И Коршак понял, куда им надо было ехать жить, где строить дом — они поедут в тот город у Большой реки, где жила Хозяйка.
Окраина накатывалась за вагонным окном незнакомыми строениями, корпусами заводов и товарных баз, автохозяйств, пакгаузами, складами, нагромождением стальных конструкций, путаницей подъездных путей, лесом тонких и толстых, высоких и коротких труб. Они дымились и безмолвствовали. И среди всего этого бетона, стекла и стали не мог Коршак найти знакомую кирпичную стену своего завода и две его тонких трубы — одну над силовой, где он работал когда-то, и вторую — над котельной. Заводы не сносят — их реконструируют.
Было раннее утро. Еще кое-где просверкивали ночные огни, еще не на всех улицах погасили фонари, и они в широкой спокойной голубизне мартовских утренних сумерек, предвещавших дождь или мокрый снег, еще мерцали ненужно и грустно. И пустынны были тротуары, и не толпились у бесцельно переключающихся светофоров автобусы. Только одни трамвайчик бодро обогнал поезд и, уронив лохматые голубые искры на асфальт, исчез где-то в сутолоке зданий. А уезжал — трамвая не было вообще, и на всем этом пространстве стоял только один его завод да товарная база неподалеку, а все остальное было началом тайги…
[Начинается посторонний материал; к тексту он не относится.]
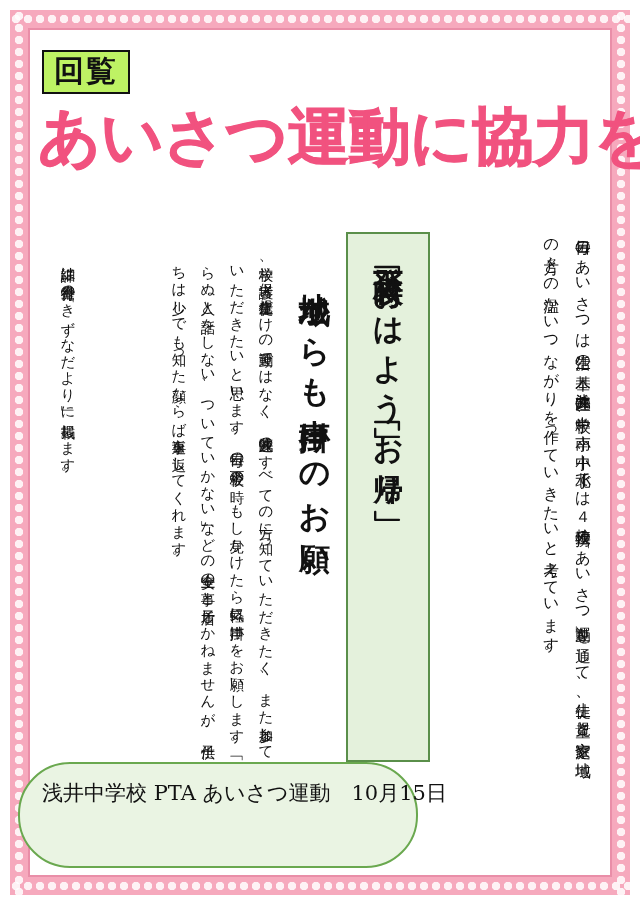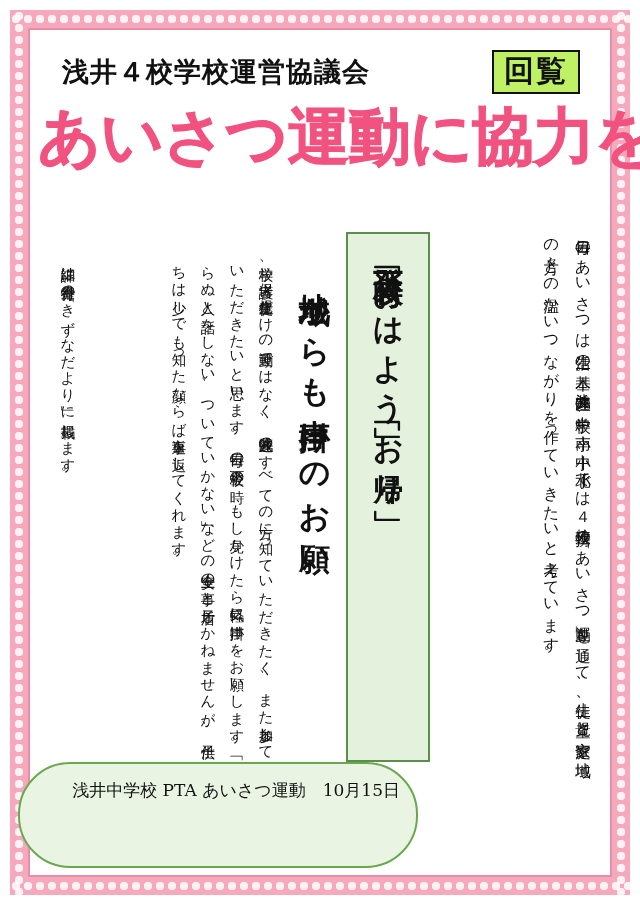--- a/index.html
+++ b/index.html
@@ -248,7 +248,6 @@
   <div class="inner-frame"></div>
 
   <div class="header-row">
-    <div class="org-title">浅井４校学校運営協議会</div>
     <div class="kairan-box">
       <div class="kairan-inner">回覧</div>
     </div>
Мария не знала ничего этого, она спокойно смотрела, стоя у плеча Коршака, и блики утреннего города скользили по ее невозмутимому лицу.
И Коршаку сделалось страшновато: город не помнил родства, он был ему чужим теперь так же, как много лет назад, когда они с матерью приехали сюда с Урала. Но теперь не из-за него несли ответственность, а он вез с собой Марию. Рюкзак, два фабричных чемодана — вот и все, что было у них на двоих, теперь уже, пожалуй, на троих, потому что Мария была на четвертом месяце.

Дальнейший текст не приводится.